### TRECHO DO DOCUMENTO
Ubiraci Espinelli (Foto: Arquivo pessoal)

COMO AUMENTAR A
PRODUTIVIDADE NA CONSTRUÇÃO


Ubiraci Espinelli, professor do Departamento de Construção Civil da Escola Politécnica da Universidade de São Paulo (Poli/USP) e diretor da Produtime Gestão e Tecnologia e da Indicon, afirma que o gestor tem um papel fundamental na produtividade e que as pequenas empresas podem se beneficiar de parcerias com as grandes. A Indicon tem a Caixa Econômica Federal como um dos seus principais clientes e atua no cálculo do Sinapi (Sistema Nacional de Preço dos Insumos) de uma obra. Convidado do Rio Construção Summit (RSC), Espinelli concedeu esta entrevista exclusiva para a Carta da Indústria. No evento, de 19 a 21/09, no Píer Mauá, no Rio de Janeiro, ele vai falar sobre “Melhoria da Produtividade na Construção Civil: Um desafio do setor”, na quarta-feira, dia 20. “A industrialização é um caminho para a melhoria da eficiência, mas não é uma coisa mágica”, afirma ele, em uma de suas considerações sobre o tema. 


CI: Qual a sua avaliação do setor da construção hoje no Brasil quanto aos indicadores de produtividade?

Ubiraci Espinelli: Quando a gente fala de produtividade, tem um primeiro aspecto: ela varia muito de uma empresa para outra, de um canteiro de obras para outro e, dentro de um canteiro, de um serviço para outro. Encontramos situações de produtividade melhor ou pior em construtoras grandes e pequenas. As grandes costumam trabalhar com várias empreiteiras, que são as pequenas. Dentro de uma mesma obra, há alguns serviços sendo feitos com eficiência muito boa e outros nem tanto. Às vezes, numa construtora pequena, você perde pela capacidade de investimento, mas ganha pela provável maior proximidade do gestor em relação aos comandados.

### EXERCÍCIOS
#1 Segundo a entrevista sobre produtividade na construção, em que dia Espinelli fala no Rio Construção Summit?
#2 Na entrevista sobre produtividade na construção, reescreva a parte que começa com as palavras "CI: Qual a sua" e termina em "relação aos comandados.", trocando "empreiteiras" por "subcontratadas".
O material não tem nenhuma função aqui.

### DADOS DE ORIGEM
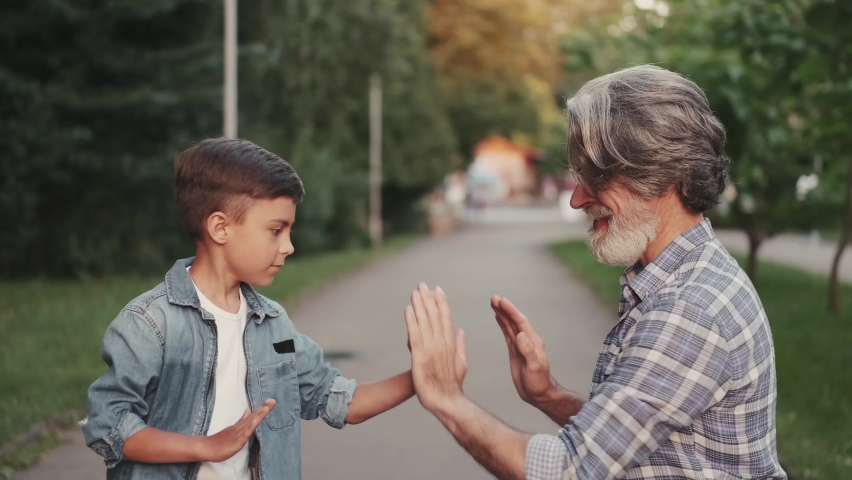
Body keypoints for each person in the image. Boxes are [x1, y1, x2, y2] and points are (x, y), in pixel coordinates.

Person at [403, 65, 787, 479]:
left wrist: (447, 400)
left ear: (663, 176)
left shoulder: (689, 311)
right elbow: (638, 439)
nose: (577, 199)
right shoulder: (686, 275)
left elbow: (571, 470)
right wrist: (548, 395)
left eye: (597, 177)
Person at [80, 138, 414, 480]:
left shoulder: (274, 325)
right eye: (275, 230)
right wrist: (205, 446)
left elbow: (334, 398)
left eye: (289, 230)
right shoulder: (151, 324)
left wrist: (420, 378)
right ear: (220, 228)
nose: (288, 246)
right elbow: (110, 424)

### RESPOSTAS POR TAREFA
#1 Na quarta-feira, dia 20.

#2
CI: Qual a sua avaliação do setor da construção hoje no Brasil quanto aos indicadores de produtividade?

Ubiraci Espinelli: Quando a gente fala de produtividade, tem um primeiro aspecto: ela varia muito de uma empresa para outra, de um canteiro de obras para outro e, dentro de um canteiro, de um serviço para outro. Encontramos situações de produtividade melhor ou pior em construtoras grandes e pequenas. As grandes costumam trabalhar com várias subcontratadas, que são as pequenas. Dentro de uma mesma obra, há alguns serviços sendo feitos com eficiência muito boa e outros nem tanto. Às vezes, numa construtora pequena, você perde pela capacidade de investimento, mas ganha pela provável maior proximidade do gestor em relação aos comandados.